En fait, si les enseignants et les élèves perçoivent une diminution de la violence, c’est qu’ils perçoivent nécessairement que leur environnement est moins violent.

Pour vous donner une image de la médiation dans les écoles primaires de Montréal-Nord, pour l’année scolaire 1997-1998, les médiateurs ont offert ou répondu à 882 demandes de médiation et elles ont conduit à un succès dans 86 % des cas.

PERSPECTIVES

Rendre accessible la résolution de conflits et la médiation par les pairs est l’un des objectifs que nous poursuivons. C’est pourquoi nous avons mis énergie et temps pour produire une série d’outils décrivant le programme ainsi que des formations. Nous sommes particulièrement heureux de constater que Vers le pacifique a répondu à un besoin réel. Le programme est aujourd’hui présent dans plus de 60 écoles au Québec, ce qui représente plus de 2400 élèves formés à la résolution de conflits. De plus nous voulons aussi souligner qu’en partenariat avec la Commission scolaire de Montréal, l’Institut de recherche pour le développement social des jeunes et les Centres jeunesse de Montréal, nous sommes présentement à adapter l’implantation de notre programme dans une école spéciale pour élèves en troubles de comportement, Espace-Jeunesse.

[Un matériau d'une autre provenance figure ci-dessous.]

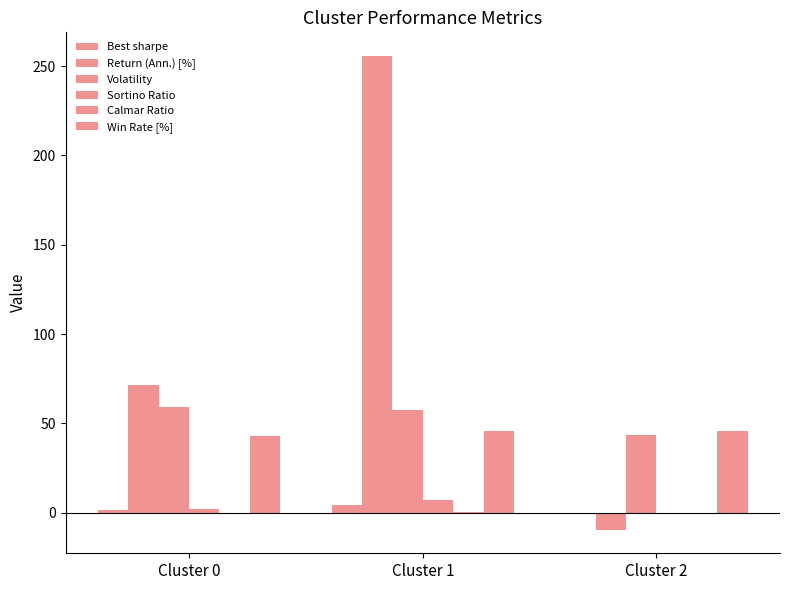

Where is Sortino Ratio nearest to the value 3?

Cluster 0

L’enseignement de la résolution de conflits et la médiation représente sans contredit une piste de solution importante pour contrer un phénomène de violence grandissant et aussi une piste de solution intéressante pour nous sortir tous de cette impuissance face à la violence. Vers le pacifique est une solution qui mobilise les enfants, les jeunes et les adultes. Ne perdons pas de vue que lorsqu’il y a un problème à régler, nous faisons à la fois partie du problème et de la solution.

RÉFÉRENCES BIBLIOGRAPHIQUES

Bouchard, C., et al. (1991). Un Québec fou de ses enfants - rapport du groupe de travail pour les jeunes, Québec, Gouvernement du Québec, Ministère de la Santé et des Services sociaux.

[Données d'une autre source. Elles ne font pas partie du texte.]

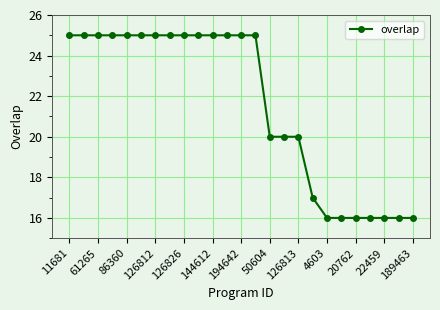

What is the difference between the second highest and second lowest values?

9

Cole, J.D., Dodge, K.A. et J. Kupersmith (1990). " Pear Group Behavior and Social Status ", In Asher S.R. et J.D. Cole (Eds), The rejected child, Cambridge, Cambridge United Press, 19-59.

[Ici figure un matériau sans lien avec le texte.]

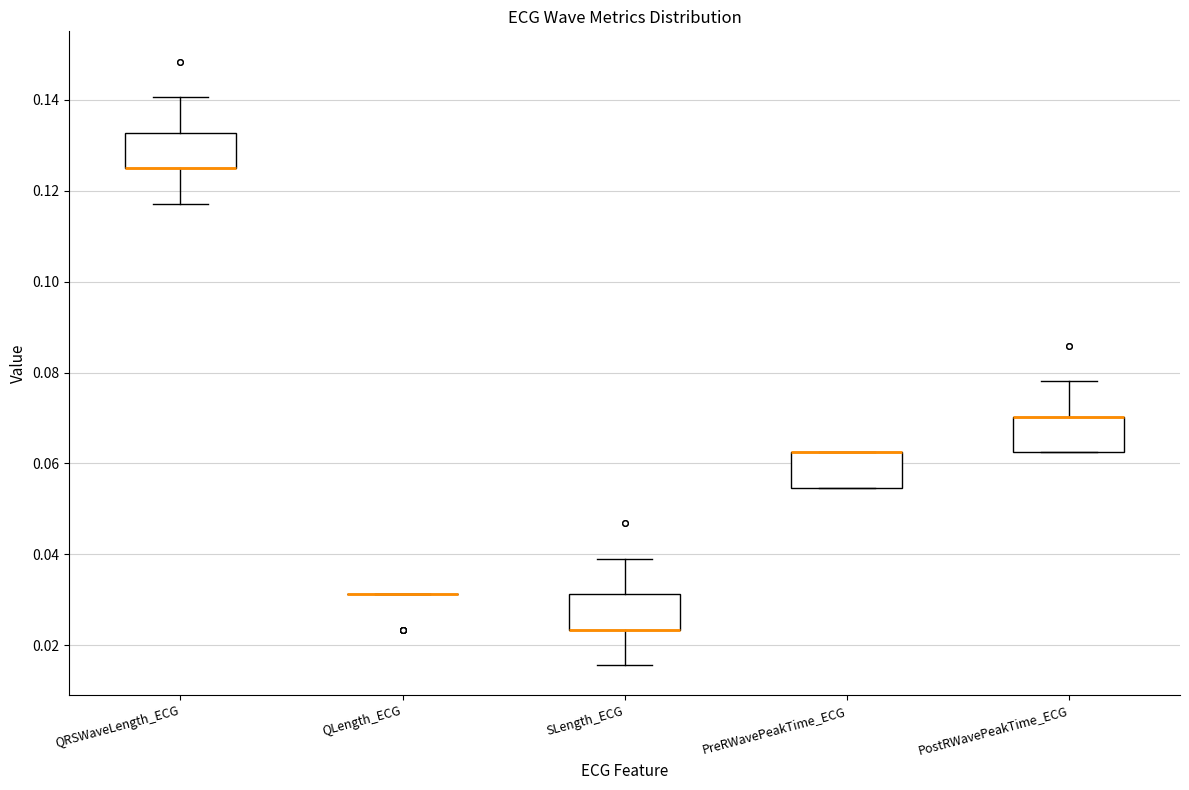

Reading left to right, transcribe this box plot: for each box, give where its median line is, the range the box spans, and where its two whiskers end, as read against the y-axis. The values are not printed on the chart, so give them approximately, as read against the axis.

QRSWaveLength_ECG: median 0.126 (drawn on the box's lower edge), box 0.126 to 0.132, whiskers 0.118 to 0.140
QLength_ECG: box collapsed to a line at 0.032, whiskers 0.032 to 0.032
SLength_ECG: median 0.024 (drawn on the box's lower edge), box 0.024 to 0.032, whiskers 0.016 to 0.040
PreRWavePeakTime_ECG: median 0.062 (drawn on the box's upper edge), box 0.054 to 0.062, whiskers 0.054 to 0.062
PostRWavePeakTime_ECG: median 0.070 (drawn on the box's upper edge), box 0.062 to 0.070, whiskers 0.062 to 0.078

Conseil Supérieur de l’Éducation (1984). L’école primaire face à la violence, Avis au ministère de l’Éducation du Québec.

Dumas, J.E. (1988). " Les désordres de la conduite chez l’enfant : Recencement et Évaluation des études quantitatives et travaux d’intervention en langue anglaise ", dans During, P. (Éd.), Éducation familiale : un panorama des recherches internationales, Paris, Éditions Matrice, 93-133.

Hébert, J. (1991). La violence à l’école - Guide d’intervention et de prévention, Montréal, Logiques.

Rondeau, N., Bowen, F. et J. Bélanger. Évaluation d’un programme de promotion de la conduite pacifique en milieu scolaire primaire. Rapport Final, Publication à venir au printemps 1999.